═════ Document text ═════

Also, there is a special tent for Citi card holders, of which I am one. It has free flavored water, with cucumbers and all that. So crisp. And people are everywhere passing out free Kind bars. You can just walk one loop after another, collecting a free Kind bar each time. And you get these free earpieces that allow you to listen to free (and compelling) tennis play-by-play from stadium court, with updates from the surrounding courts provided by Marc Sterne and Scott Jackson, assuming anyone is playing tennis. The play-by-play is so good that you might even ignore your wife in favor of the Kevin Anderson-Dominic Thiem play-by-play. Theoretically. And there are also free Skippy P.B. Bites, which I never knew existed, but which are round little doses of heaven — basically like eating peanut butter right out of the jar, except in spherical form.
(If you are a corporate sponsor at the Citi Open, rain delays are actually good because then partially insane writers will mention your products. Please support Kind, Citi and Skippy. They’re all great. Also Peet’s Coffee.)
By the way, there are good sports stories at the Citi Open, even if they feature people you haven’t heard of, assuming you are a casual D.C. sports fan, assuming you existed. What if Bhambri — the qualifier who won again Thursday night, right around midnight — continues this magical run, in front of his enthusiastic Indian fans? What if Anderson — who is super tall — rides the momentum from beating the top-seeded Thiem right into the event’s finals? (And that match included a mildly magical moment when Thiem conceded a point that was officiated incorrectly — just voluntarily giving up a point out of some sense of fair play.) What if Jack Sock finally gives the event its first American men’s champion since Andy Roddick in 2007? What if Nishikori — having already finished matches at 1:52 a.m. and 2 a.m. — petitions to begin his next match at 3 a.m., so that he might be on the court when the sun comes up?
(Luckily The Washington Post’s Ava Wallace — whose new work schedule apparently runs from 10 a.m. through 3 a.m. — is covering these good sports stories. And also eating P.B. Bites.)
The guy you should root for is probably Alexander Zverev — a rising star, the youngest man in the top 20 and a German kid who just wants to be loved. Sometime late Wednesday night or maybe Thursday morning, he lobbied tournament organizers not to move his next match out of the stadium court in favor of a better-known American because he likes playing for a crowd. He won that argument, only to have his next match moved out of the stadium court because it had rained too much.

═════ Material ═════

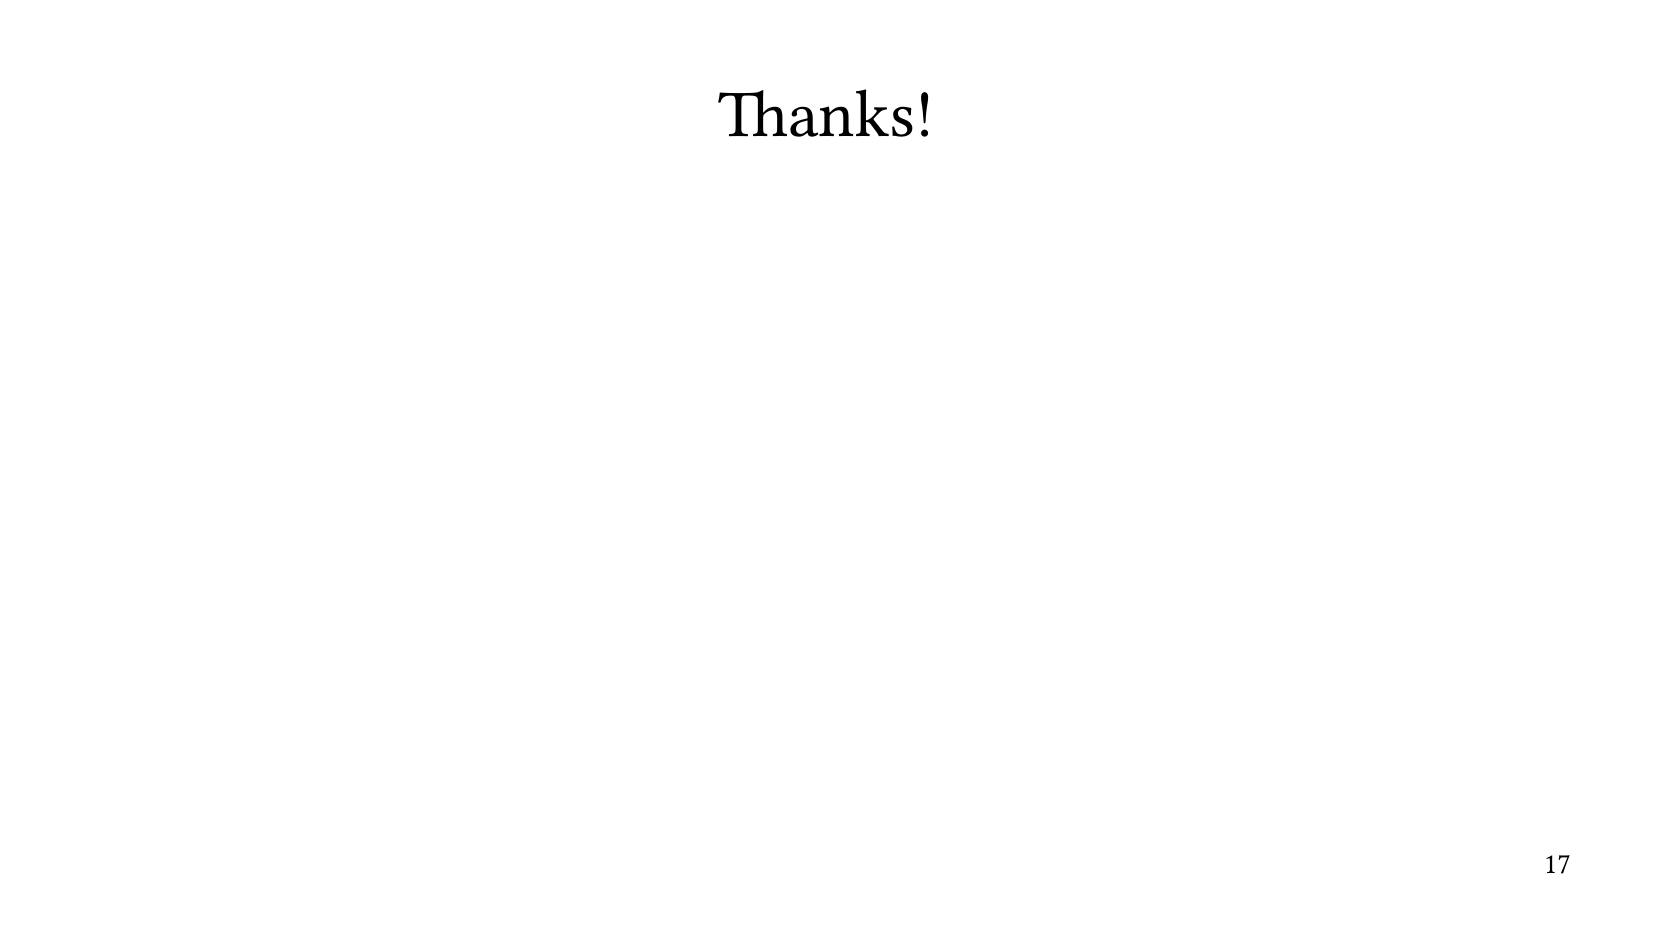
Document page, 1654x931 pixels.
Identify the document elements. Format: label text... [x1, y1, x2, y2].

title Thanks! [82, 37, 1571, 193]
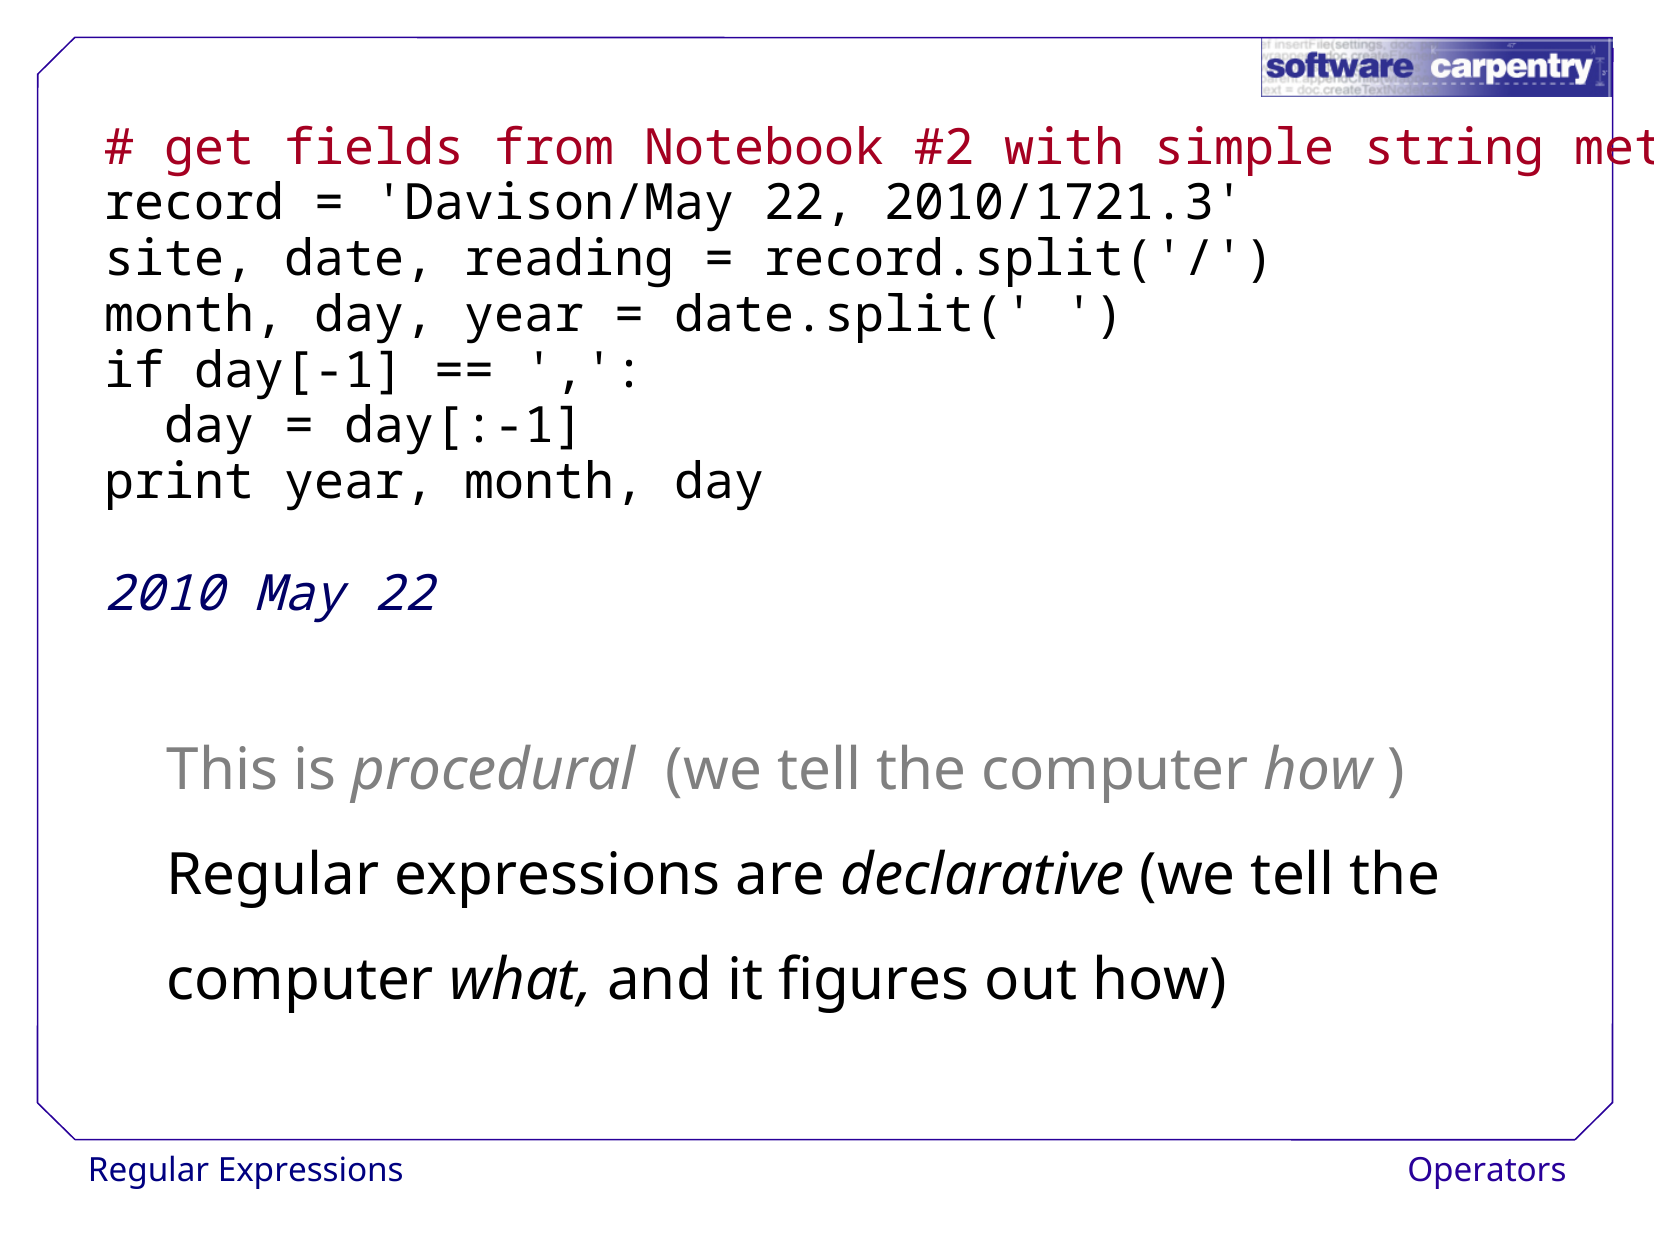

═════

### [Work instructions]
(a) In the Citi Open column, who gives updates from the surrounding courts on the free earpieces?
(b) Copy word for word the part of the Citi Open column that opens with the words containing "(If you are" and closes with "Also Peet’s Coffee.)".

### [Answers given]
(a) Marc Sterne and Scott Jackson

(b)
(If you are a corporate sponsor at the Citi Open, rain delays are actually good because then partially insane writers will mention your products. Please support Kind, Citi and Skippy. They’re all great. Also Peet’s Coffee.)